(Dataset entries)
⟨

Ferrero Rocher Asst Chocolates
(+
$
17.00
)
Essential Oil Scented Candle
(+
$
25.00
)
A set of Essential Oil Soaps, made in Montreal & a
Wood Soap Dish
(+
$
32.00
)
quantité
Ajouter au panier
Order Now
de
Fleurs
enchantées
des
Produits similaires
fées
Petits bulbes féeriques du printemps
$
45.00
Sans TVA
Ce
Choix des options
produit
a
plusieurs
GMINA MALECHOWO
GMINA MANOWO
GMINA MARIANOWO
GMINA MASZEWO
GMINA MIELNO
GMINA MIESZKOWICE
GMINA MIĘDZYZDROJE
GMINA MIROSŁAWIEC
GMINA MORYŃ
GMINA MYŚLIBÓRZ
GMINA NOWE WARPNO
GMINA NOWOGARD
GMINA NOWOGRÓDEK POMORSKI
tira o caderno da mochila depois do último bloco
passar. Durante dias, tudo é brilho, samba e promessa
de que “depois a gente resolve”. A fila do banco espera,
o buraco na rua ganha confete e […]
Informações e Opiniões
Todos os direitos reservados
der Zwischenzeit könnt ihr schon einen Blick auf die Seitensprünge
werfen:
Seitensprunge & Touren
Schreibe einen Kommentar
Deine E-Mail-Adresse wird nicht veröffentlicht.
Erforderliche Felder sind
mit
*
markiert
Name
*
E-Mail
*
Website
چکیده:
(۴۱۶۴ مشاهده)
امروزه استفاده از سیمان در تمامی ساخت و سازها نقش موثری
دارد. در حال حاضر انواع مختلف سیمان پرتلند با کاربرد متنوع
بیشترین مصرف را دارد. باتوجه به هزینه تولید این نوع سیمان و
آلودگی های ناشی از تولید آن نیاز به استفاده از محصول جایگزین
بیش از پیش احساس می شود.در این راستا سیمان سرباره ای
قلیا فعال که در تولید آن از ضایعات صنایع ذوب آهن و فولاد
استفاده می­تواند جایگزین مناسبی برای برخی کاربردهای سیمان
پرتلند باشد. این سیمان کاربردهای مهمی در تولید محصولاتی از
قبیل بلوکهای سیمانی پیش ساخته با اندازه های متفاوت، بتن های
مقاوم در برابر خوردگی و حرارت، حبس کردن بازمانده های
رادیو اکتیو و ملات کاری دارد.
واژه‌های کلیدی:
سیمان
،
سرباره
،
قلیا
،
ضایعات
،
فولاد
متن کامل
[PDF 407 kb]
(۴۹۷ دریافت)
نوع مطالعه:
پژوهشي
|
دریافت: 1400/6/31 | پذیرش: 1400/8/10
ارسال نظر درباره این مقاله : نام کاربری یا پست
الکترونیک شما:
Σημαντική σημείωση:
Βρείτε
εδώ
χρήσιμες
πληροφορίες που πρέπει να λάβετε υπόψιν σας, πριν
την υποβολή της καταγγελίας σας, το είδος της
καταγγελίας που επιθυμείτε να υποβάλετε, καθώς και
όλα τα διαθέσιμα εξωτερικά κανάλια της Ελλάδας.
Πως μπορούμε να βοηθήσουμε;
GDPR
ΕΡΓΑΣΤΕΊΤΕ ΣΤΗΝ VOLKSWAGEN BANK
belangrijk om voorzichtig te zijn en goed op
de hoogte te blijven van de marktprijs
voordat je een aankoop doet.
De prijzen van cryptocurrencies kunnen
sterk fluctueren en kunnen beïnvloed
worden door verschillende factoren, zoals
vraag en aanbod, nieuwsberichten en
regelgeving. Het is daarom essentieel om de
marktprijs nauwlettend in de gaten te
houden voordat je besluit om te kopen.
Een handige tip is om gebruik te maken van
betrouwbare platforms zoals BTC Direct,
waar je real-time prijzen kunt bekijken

⟩

Reproduce all of the data above line for line, with no changes of any kind.

| Response |
Ferrero Rocher Asst Chocolates
(+
$
17.00
)
Essential Oil Scented Candle
(+
$
25.00
)
A set of Essential Oil Soaps, made in Montreal & a
Wood Soap Dish
(+
$
32.00
)
quantité
Ajouter au panier
Order Now
de
Fleurs
enchantées
des
Produits similaires
fées
Petits bulbes féeriques du printemps
$
45.00
Sans TVA
Ce
Choix des options
produit
a
plusieurs
GMINA MALECHOWO
GMINA MANOWO
GMINA MARIANOWO
GMINA MASZEWO
GMINA MIELNO
GMINA MIESZKOWICE
GMINA MIĘDZYZDROJE
GMINA MIROSŁAWIEC
GMINA MORYŃ
GMINA MYŚLIBÓRZ
GMINA NOWE WARPNO
GMINA NOWOGARD
GMINA NOWOGRÓDEK POMORSKI
tira o caderno da mochila depois do último bloco
passar. Durante dias, tudo é brilho, samba e promessa
de que “depois a gente resolve”. A fila do banco espera,
o buraco na rua ganha confete e […]
Informações e Opiniões
Todos os direitos reservados
der Zwischenzeit könnt ihr schon einen Blick auf die Seitensprünge
werfen:
Seitensprunge & Touren
Schreibe einen Kommentar
Deine E-Mail-Adresse wird nicht veröffentlicht.
Erforderliche Felder sind
mit
*
markiert
Name
*
E-Mail
*
Website
چکیده:
(۴۱۶۴ مشاهده)
امروزه استفاده از سیمان در تمامی ساخت و سازها نقش موثری
دارد. در حال حاضر انواع مختلف سیمان پرتلند با کاربرد متنوع
بیشترین مصرف را دارد. باتوجه به هزینه تولید این نوع سیمان و
آلودگی های ناشی از تولید آن نیاز به استفاده از محصول جایگزین
بیش از پیش احساس می شود.در این راستا سیمان سرباره ای
قلیا فعال که در تولید آن از ضایعات صنایع ذوب آهن و فولاد
استفاده می­تواند جایگزین مناسبی برای برخی کاربردهای سیمان
پرتلند باشد. این سیمان کاربردهای مهمی در تولید محصولاتی از
قبیل بلوکهای سیمانی پیش ساخته با اندازه های متفاوت، بتن های
مقاوم در برابر خوردگی و حرارت، حبس کردن بازمانده های
رادیو اکتیو و ملات کاری دارد.
واژه‌های کلیدی:
سیمان
،
سرباره
،
قلیا
،
ضایعات
،
فولاد
متن کامل
[PDF 407 kb]
(۴۹۷ دریافت)
نوع مطالعه:
پژوهشي
|
دریافت: 1400/6/31 | پذیرش: 1400/8/10
ارسال نظر درباره این مقاله : نام کاربری یا پست
الکترونیک شما:
Σημαντική σημείωση:
Βρείτε
εδώ
χρήσιμες
πληροφορίες που πρέπει να λάβετε υπόψιν σας, πριν
την υποβολή της καταγγελίας σας, το είδος της
καταγγελίας που επιθυμείτε να υποβάλετε, καθώς και
όλα τα διαθέσιμα εξωτερικά κανάλια της Ελλάδας.
Πως μπορούμε να βοηθήσουμε;
GDPR
ΕΡΓΑΣΤΕΊΤΕ ΣΤΗΝ VOLKSWAGEN BANK
belangrijk om voorzichtig te zijn en goed op
de hoogte te blijven van de marktprijs
voordat je een aankoop doet.
De prijzen van cryptocurrencies kunnen
sterk fluctueren en kunnen beïnvloed
worden door verschillende factoren, zoals
vraag en aanbod, nieuwsberichten en
regelgeving. Het is daarom essentieel om de
marktprijs nauwlettend in de gaten te
houden voordat je besluit om te kopen.
Een handige tip is om gebruik te maken van
betrouwbare platforms zoals BTC Direct,
waar je real-time prijzen kunt bekijken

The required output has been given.